SOURCE DATA:
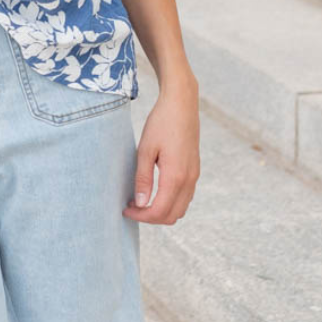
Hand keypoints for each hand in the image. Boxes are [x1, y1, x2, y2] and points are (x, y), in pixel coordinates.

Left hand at [122, 75, 199, 224]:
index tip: (126, 209)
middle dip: (151, 218)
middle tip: (132, 207)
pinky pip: (185, 197)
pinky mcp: (195, 170)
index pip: (159, 211)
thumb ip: (143, 179)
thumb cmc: (161, 123)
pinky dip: (170, 202)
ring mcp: (194, 175)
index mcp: (175, 176)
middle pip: (172, 216)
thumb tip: (140, 203)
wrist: (182, 104)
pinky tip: (155, 191)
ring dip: (162, 211)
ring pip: (180, 209)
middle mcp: (189, 179)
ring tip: (141, 200)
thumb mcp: (145, 150)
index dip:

WORK REQUEST: Your output is the lines from the top of the entries through the line containing "pinky dip: (170, 202)", exactly as they stand. No pictures belong in it.

TASK RESPONSE:
Hand keypoints for each hand in the image. Boxes are [x1, y1, x2, y2] and points are (x, y), in pixel coordinates.

Left hand at [122, 75, 199, 224]:
index tip: (126, 209)
middle dip: (151, 218)
middle tip: (132, 207)
pinky pip: (185, 197)
pinky mcp: (195, 170)
index pip: (159, 211)
thumb ip: (143, 179)
thumb cmc: (161, 123)
pinky dip: (170, 202)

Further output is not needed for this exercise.